I were also thinking of getting one of these lightweight rotaries but there was a thread last week that a Milly could end its life prematurely if pushed too much. Hope that is an exception but that makes me look for the bigger ones with more low rpm torque.


----------



## Auto Finesse (Jan 10, 2007)

Ours take a battering day in day out and dont miss a beat, your always going to get someone not get on with it, or get a faulty machine, but most with a CP or Milly can only praise them. 


Pads..... its a bit of a personal preference, the 3M pads are well worth a shout IMO. 

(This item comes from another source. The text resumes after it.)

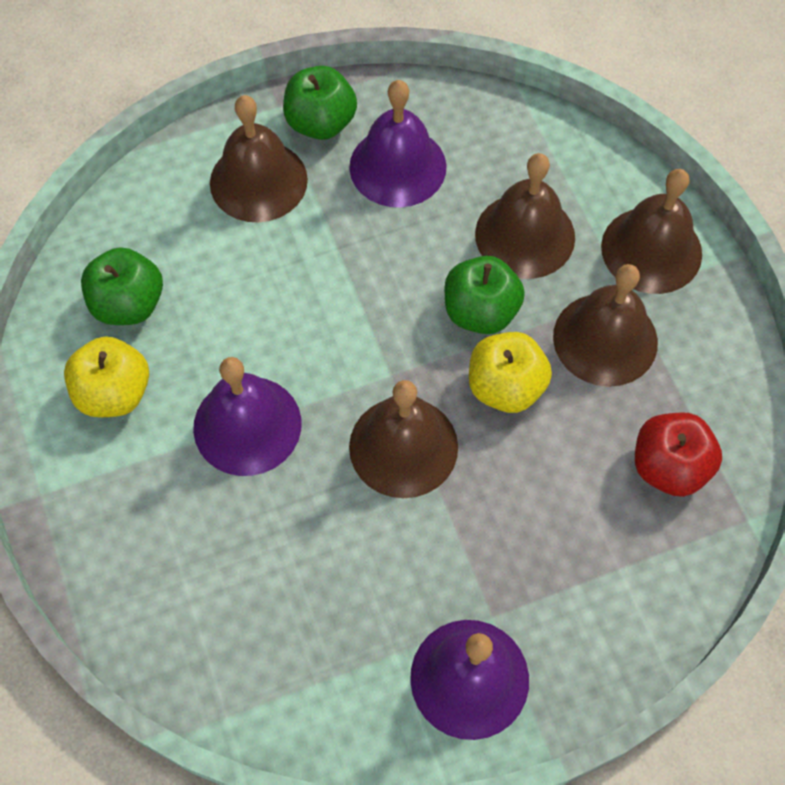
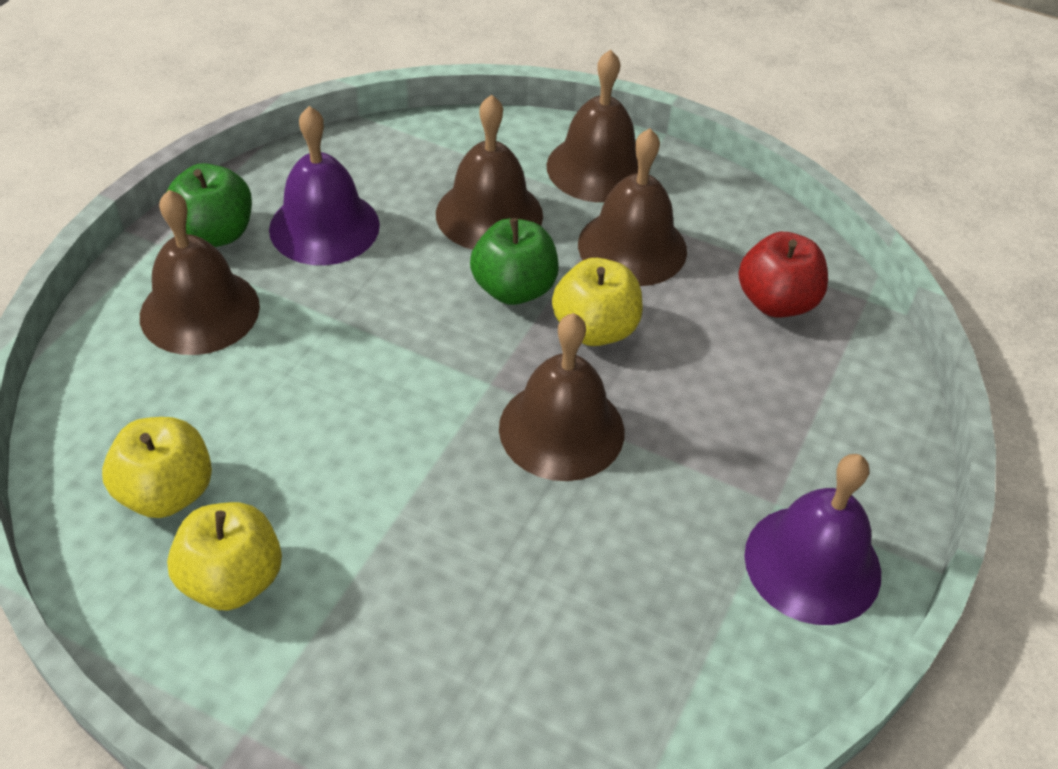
camera: 45 degrees left, 15 degrees down
(129, 304) = (167, 492): green apple -> yellow apple
(247, 425) = (401, 511): purple bell -> none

I love the Old Megs pads but the new ones are to big IMO.


----------



## Kokopelli (Sep 18, 2009)

Thanks for reassuring the quality of there little devils. I were upset when I heard such a reasonable machine had flaws like overheating. 
You are also right about how big the new Meg pads are. I use them with a da as they were bundled with it, but I bet a 6" would be better for our European cars. So I ordered 5.5" Hexlogic pads immediately.



james b said:


> Ours take a battering day in day out and dont miss a beat, your always going to get someone not get on with it, or get a faulty machine, but most with a CP or Milly can only praise them.
> 
> Pads..... its a bit of a personal preference, the 3M pads are well worth a shout IMO.
> 
> I love the Old Megs pads but the new ones are to big IMO.


----------



## Auto Finesse (Jan 10, 2007)

They only get a bit hot to start with once the gears bed in they stop getting warm.


----------